1918 - 1920, la révolution russe

A l'automne 1918 il rejoint donc naturellement les rangs de l'armée blanche lorsqu'éclate la révolution d'octobre. Durant deux ans il y connaîtra les affres de la guerre dans les combats opposants les forces du Tsar aux révolutionnaires dans tout le sud de la Russie.

Région des plus fertiles, défendues âprement durant les années 1914-1917 face aux Austro-hongrois entre autres par un bataillon d'auto-mitrailleuses belges, c'est le terrrain idéal pour l'engagement de ces armes encore rares: l'armée rouge en possède à peine 150 au début de la révolution, l'armée blanche guère plus! Et il s'en produit à peine plus de 100 par année.

Auto-mitrailleuse russe de 1918

De ce fait, chacun cherche à en tirer le meilleur parti tout en les préservant. C'est ainsi que les chauffeurs apprennent à attaquer en marche arrière! Pilotant uniquement aux rétroviseurs, et pouvant ainsi repartir plus rapidement en cas de besoin.

Ces années seront marqués par quelques faits d'armes, comme la prise de trois canons avec son unique véhicule dans un village tenu par les cosaques rouges. Mais surtout par la douleur, les pertes, les frustrations. Les cris aussi et les sons qu'il n'oubliera jamais et dont il racontera le douloureux souvenir bien des années plus tard, dans la quiétude parisienne.

Souvenirs également de cette bonne étoile qui ne semble pas le quitter, comme cette fois oł, épuisé après plusieurs jours de combats, il s'endort dans la cuisine d'une isba, sous la table.

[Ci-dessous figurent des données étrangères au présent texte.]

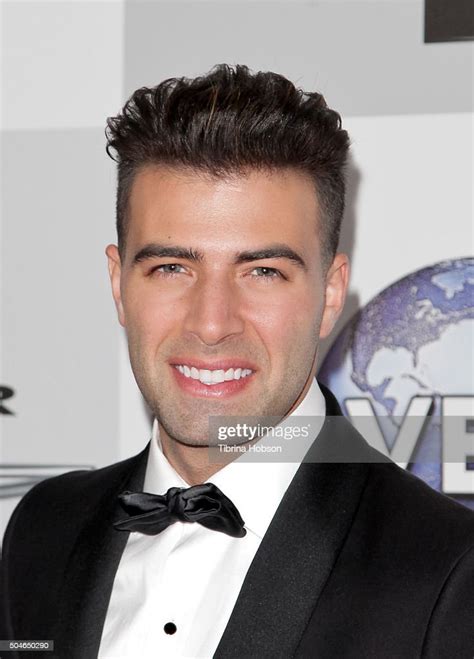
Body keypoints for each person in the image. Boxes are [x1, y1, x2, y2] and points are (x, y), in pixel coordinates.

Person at [1, 64, 474, 659]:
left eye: (262, 272)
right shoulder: (43, 530)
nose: (212, 322)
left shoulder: (448, 573)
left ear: (329, 296)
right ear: (120, 286)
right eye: (171, 268)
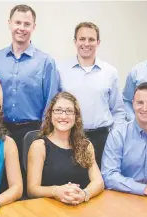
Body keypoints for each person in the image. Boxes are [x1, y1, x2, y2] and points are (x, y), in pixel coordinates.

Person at [0, 4, 60, 164]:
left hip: (33, 130)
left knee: (30, 179)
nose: (22, 28)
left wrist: (44, 133)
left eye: (27, 24)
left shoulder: (45, 62)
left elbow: (52, 100)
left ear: (34, 27)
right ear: (9, 23)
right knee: (2, 178)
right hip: (0, 129)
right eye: (17, 22)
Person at [58, 22, 126, 168]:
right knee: (73, 183)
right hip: (69, 137)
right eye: (82, 39)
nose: (86, 43)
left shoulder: (110, 72)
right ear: (75, 41)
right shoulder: (60, 70)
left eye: (91, 39)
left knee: (101, 183)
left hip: (101, 138)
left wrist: (115, 138)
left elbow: (118, 110)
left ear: (98, 42)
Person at [27, 92, 104, 205]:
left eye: (69, 111)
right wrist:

A son réveil la moitié du plafond s'est effondré, soufflé par une explosion, sans qu'il n'en soit réveillé pour autant: la table à tenu bon!

Entrée des troupes bolchéviques dans Odessa en 1920

De cette horreur il sera tiré malgré lui par la maladie en 1920, à Odessa. Sur les bords de la Mer Noire, dans les rangs exangues d'une armée blanche vaincue, l'épidémie de typhus fait rage.

Lev, comme tant d'autres, est interné dans l'un des innombrables hôpitaux de fortune qui ont fleuri en ville. Et comme tant d'autres il est abandonné à une mort certaine, à peine nourri, les médecins impuissants craignant trop la contagion.

Mourant, c'est une bonne soeur qui lui apportera la délivrance mais sous la forme d'un laxatif! Après avoir pris soin de lui, et contrairement aux médecins qui ne l'ont pratiquement pas examiné, elle conclut que ses douleurs ne sont pas causées par le typhus mais probablement par une simple occlusion intestinale. Diagnostique correct, Lev se vida littéralement!

Ce jour-là un ami vint le trouver pour lui annoncer que l'armée rouge allait investir la ville. Un bateau, probablement le dernier, quitterait le port l'après-midi même pour Constantinople et qu'après nul ne savait ce que deviendraient les malades et prisonniers, mais tout le monde s'accordait pour dire que ce ne serait pas un sort enviable.

Rassemblant le peu de forces qui lui restent, il se traine donc sur le port et parvient à trouver une place sur le navire en s'engageant comme soutier à charbon. Il quitte la ville le soir-même, pour ne jamais revoir son pays natal.